▶ _INFORMATION PROVIDED_
══════════
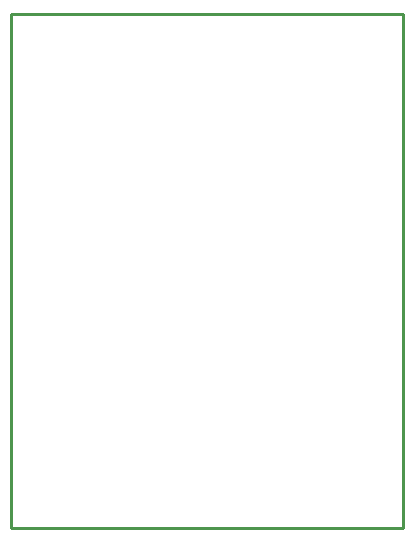
<source format=gko>
G04 EAGLE Gerber RS-274X export*
G75*
%MOMM*%
%FSLAX34Y34*%
%LPD*%
%INBoard Outline*%
%IPPOS*%
%AMOC8*
5,1,8,0,0,1.08239X$1,22.5*%
G01*
%ADD10C,0.000000*%
%ADD11C,0.254000*%


D10*
X0Y40640D02*
X331270Y40640D01*
X331270Y475490D01*
X0Y475490D01*
X0Y40640D01*
D11*
X0Y40640D02*
X331270Y40640D01*
X331270Y475490D01*
X0Y475490D01*
X0Y40640D01*
M02*

</source>
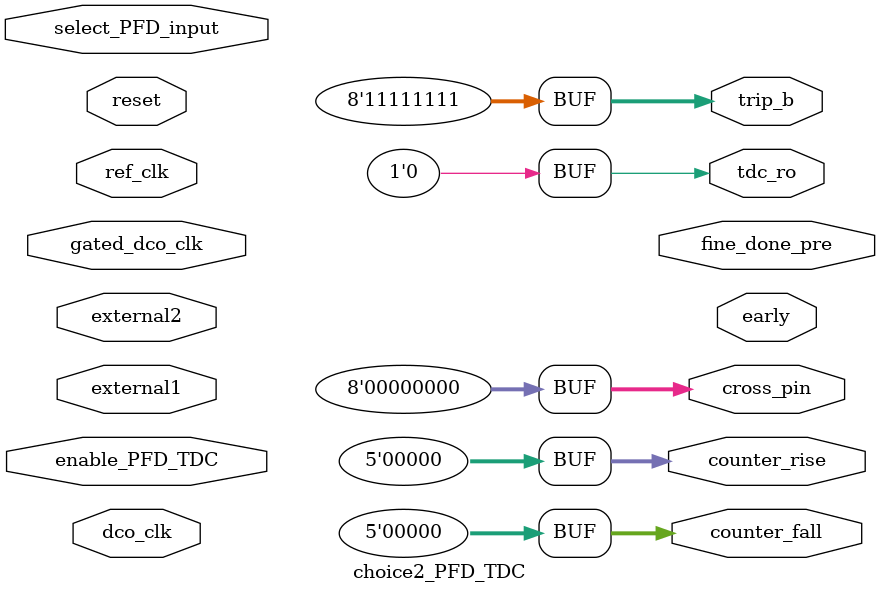
<source format=v>
module choice2_PFD_TDC (
			input 	     enable_PFD_TDC ,
			input 	     select_PFD_input,
			input 	     ref_clk, 
			input 	     external1 ,
			input 	     gated_dco_clk,
			input 	     external2,
			input 	     reset,
			input 	     dco_clk,
			output 	     fine_done_pre,
			output 	     early,
			output [4:0] counter_rise,
			output [4:0] counter_fall,
			output [7:0] trip_b,
			output [7:0] cross_pin,
			output 	     tdc_ro

			);


   assign counter_rise = 0;
   assign counter_fall = 0;
   assign cross_pin  = 0;
   assign trip_b = 8'b11111111;
   assign tdc_ro = 0;
endmodule // tdc2_behaviour

</source>
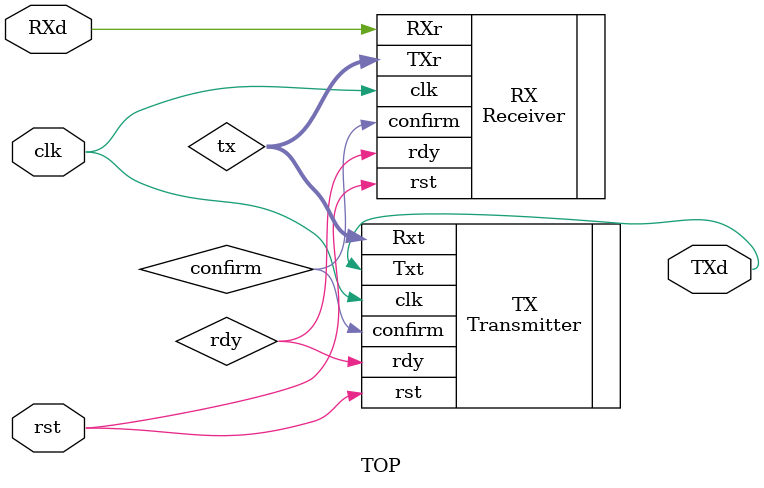
<source format=v>
`timescale 1ns / 1ps


module TOP(
    input clk,
    input rst,
    input RXd,
    output TXd
    );
    
    wire [9:0] tx;
    wire confirm;
    wire rdy;
    
    Receiver RX(
        .clk (clk),
        .rst (rst),
        .RXr (RXd),
        .TXr (tx),
        .confirm (confirm),
        .rdy (rdy)
    );
    
    Transmitter TX(
        .clk (clk),
        .rst (rst),
        .Rxt (tx),
        .rdy (rdy),
        .Txt (TXd),
        .confirm (confirm)
    );
endmodule

</source>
══════════
▶ _WHAT IS REQUIRED_
Please set down, word for word, the lines starting at the line that holds "assign counter_rise = 0;" and running to the end of the listing, with no pictures.

▶ _EXERCISE ANSWER_
   assign counter_rise = 0;
   assign counter_fall = 0;
   assign cross_pin  = 0;
   assign trip_b = 8'b11111111;
   assign tdc_ro = 0;
endmodule // tdc2_behaviour

</source>
<source format=v>
`timescale 1ns / 1ps


module TOP(
    input clk,
    input rst,
    input RXd,
    output TXd
    );
    
    wire [9:0] tx;
    wire confirm;
    wire rdy;
    
    Receiver RX(
        .clk (clk),
        .rst (rst),
        .RXr (RXd),
        .TXr (tx),
        .confirm (confirm),
        .rdy (rdy)
    );
    
    Transmitter TX(
        .clk (clk),
        .rst (rst),
        .Rxt (tx),
        .rdy (rdy),
        .Txt (TXd),
        .confirm (confirm)
    );
endmodule

</source>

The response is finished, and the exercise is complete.